> Provided text
☆ ☆ ☆ ☆ ☆ ☆ ☆

Here's a selection of my past talks and slides.

In-Context Learning User Simulators for Task-Oriented Dialogs @ LLM4AI’23: Workshop on Foundations and Applications in Large-scale AI Models -Pre-training, Fine-tuning, and Prompt-based Learning co-located at KDD2023 (07/08/2023)

We present a novel application of large language models in user simulation for task-oriented dialog systems, specifically focusing on an in-context learning approach. By harnessing the power of these models, the proposed approach generates diverse utterances based on user goals and limited dialog examples. Unlike traditional simulators, this method eliminates the need for labor-intensive rule definition or extensive annotated data, making it more efficient and accessible. [Slides]

BETOLD: A Task-Oriented Dialog Dataset for Breakdown Detection @ When creative AI meets conversational AI (co-located at COLING 2022​) (12/11/2022)

☆ ☆ ☆ ☆ ☆ ☆ ☆

> Data extract
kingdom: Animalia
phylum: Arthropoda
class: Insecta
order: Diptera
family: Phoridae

☆ ☆ ☆ ☆ ☆ ☆ ☆

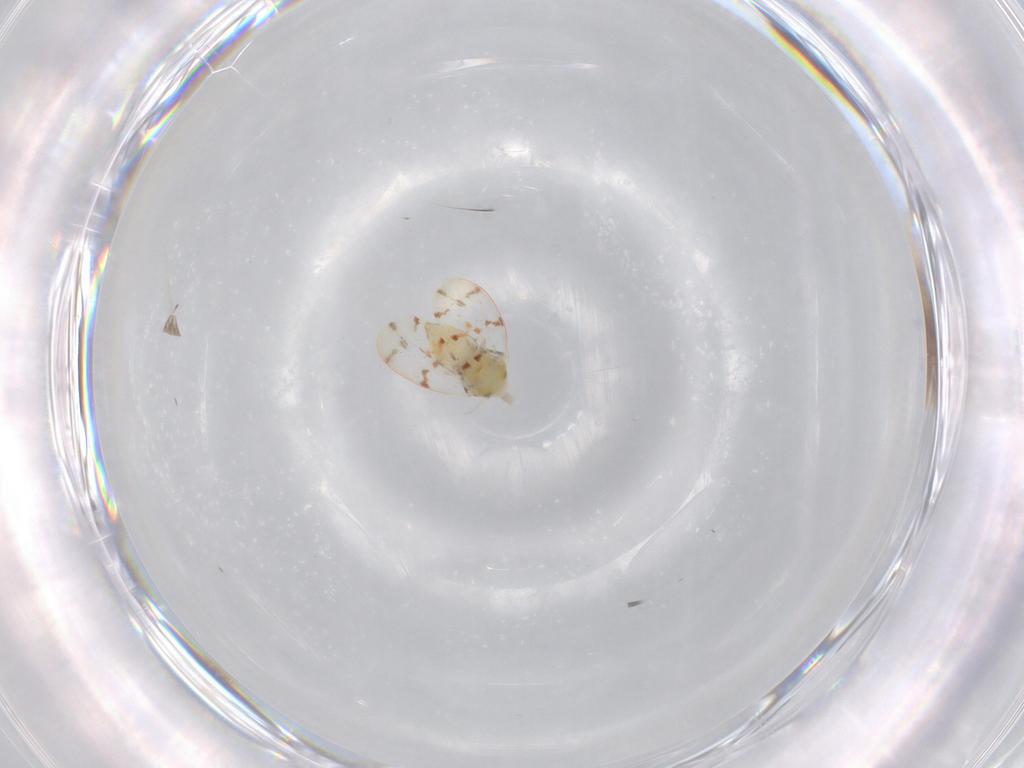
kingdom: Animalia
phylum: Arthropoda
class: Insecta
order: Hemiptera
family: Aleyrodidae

☆ ☆ ☆ ☆ ☆ ☆ ☆

> Required tasks
(A) Write out the passage of the list of past talks above, starting at "In-Context Learning User" and continuing up to and including "COLING 2022​) (12/11/2022)".
(B) Translate this sentence from the list of past talks into Spanish: "Unlike traditional simulators, this method eliminates the need for labor-intensive rule definition or extensive annotated data, making it more efficient and accessible."

> In response
(A)
In-Context Learning User Simulators for Task-Oriented Dialogs @ LLM4AI’23: Workshop on Foundations and Applications in Large-scale AI Models -Pre-training, Fine-tuning, and Prompt-based Learning co-located at KDD2023 (07/08/2023)

We present a novel application of large language models in user simulation for task-oriented dialog systems, specifically focusing on an in-context learning approach. By harnessing the power of these models, the proposed approach generates diverse utterances based on user goals and limited dialog examples. Unlike traditional simulators, this method eliminates the need for labor-intensive rule definition or extensive annotated data, making it more efficient and accessible. [Slides]

BETOLD: A Task-Oriented Dialog Dataset for Breakdown Detection @ When creative AI meets conversational AI (co-located at COLING 2022​) (12/11/2022)

(B) A diferencia de los simuladores tradicionales, este método elimina la necesidad de una laboriosa definición de reglas o de grandes cantidades de datos anotados, lo que lo hace más eficiente y accesible.